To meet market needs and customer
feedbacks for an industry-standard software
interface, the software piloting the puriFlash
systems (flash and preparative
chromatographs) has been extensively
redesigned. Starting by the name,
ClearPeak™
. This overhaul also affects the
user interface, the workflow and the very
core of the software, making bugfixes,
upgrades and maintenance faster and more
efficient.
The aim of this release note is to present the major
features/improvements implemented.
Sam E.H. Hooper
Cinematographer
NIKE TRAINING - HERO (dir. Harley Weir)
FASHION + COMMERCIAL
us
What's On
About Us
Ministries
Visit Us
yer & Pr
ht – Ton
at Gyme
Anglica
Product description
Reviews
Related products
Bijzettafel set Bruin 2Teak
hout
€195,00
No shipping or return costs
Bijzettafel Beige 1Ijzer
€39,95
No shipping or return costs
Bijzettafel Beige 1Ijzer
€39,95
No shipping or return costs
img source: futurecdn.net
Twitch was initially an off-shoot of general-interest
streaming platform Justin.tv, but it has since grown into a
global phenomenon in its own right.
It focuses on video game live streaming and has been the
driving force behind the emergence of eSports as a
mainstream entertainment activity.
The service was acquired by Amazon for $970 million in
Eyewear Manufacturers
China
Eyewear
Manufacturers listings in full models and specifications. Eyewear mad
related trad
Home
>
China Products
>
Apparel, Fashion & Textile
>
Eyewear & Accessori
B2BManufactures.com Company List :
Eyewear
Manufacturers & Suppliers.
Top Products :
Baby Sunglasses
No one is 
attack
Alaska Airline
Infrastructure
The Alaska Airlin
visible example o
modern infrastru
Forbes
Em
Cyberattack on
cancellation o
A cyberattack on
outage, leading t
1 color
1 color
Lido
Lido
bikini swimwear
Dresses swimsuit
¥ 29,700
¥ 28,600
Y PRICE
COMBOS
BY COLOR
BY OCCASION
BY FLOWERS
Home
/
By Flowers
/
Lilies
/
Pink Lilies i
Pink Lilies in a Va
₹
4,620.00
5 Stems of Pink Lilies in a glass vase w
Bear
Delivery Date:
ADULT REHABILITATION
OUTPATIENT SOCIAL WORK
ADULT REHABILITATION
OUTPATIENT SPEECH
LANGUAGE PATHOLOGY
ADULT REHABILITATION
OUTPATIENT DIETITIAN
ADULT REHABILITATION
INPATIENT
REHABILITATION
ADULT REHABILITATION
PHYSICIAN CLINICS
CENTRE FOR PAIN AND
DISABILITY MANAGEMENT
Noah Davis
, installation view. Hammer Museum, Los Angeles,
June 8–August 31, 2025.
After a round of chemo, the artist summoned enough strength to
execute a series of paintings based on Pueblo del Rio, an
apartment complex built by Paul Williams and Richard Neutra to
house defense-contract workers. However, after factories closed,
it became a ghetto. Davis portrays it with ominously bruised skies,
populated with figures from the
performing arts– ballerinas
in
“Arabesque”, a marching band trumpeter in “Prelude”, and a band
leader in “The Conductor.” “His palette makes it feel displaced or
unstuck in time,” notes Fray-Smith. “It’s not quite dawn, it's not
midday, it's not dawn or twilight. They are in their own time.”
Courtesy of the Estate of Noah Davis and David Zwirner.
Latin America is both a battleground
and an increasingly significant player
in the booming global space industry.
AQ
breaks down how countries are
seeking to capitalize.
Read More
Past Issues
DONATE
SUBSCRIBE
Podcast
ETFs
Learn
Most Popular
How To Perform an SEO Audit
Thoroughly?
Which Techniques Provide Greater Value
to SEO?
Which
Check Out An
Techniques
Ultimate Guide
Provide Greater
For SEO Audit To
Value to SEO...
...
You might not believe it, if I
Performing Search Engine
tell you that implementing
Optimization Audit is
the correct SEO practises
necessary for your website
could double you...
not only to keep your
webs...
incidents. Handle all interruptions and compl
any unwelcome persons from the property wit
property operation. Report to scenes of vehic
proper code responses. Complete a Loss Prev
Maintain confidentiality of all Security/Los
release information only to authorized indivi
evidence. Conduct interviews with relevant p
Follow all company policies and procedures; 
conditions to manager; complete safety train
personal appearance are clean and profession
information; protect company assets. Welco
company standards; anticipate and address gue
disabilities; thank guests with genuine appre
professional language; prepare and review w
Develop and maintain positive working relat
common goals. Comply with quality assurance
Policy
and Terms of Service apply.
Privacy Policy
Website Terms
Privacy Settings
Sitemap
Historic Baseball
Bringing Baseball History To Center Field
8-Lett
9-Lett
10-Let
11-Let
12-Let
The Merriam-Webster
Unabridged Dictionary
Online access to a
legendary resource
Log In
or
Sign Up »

+===+

WHAT IS NEEDED: Give the number of lines in the entries that hold the string "Baseball", and add nothing else.

THE ANSWER: 2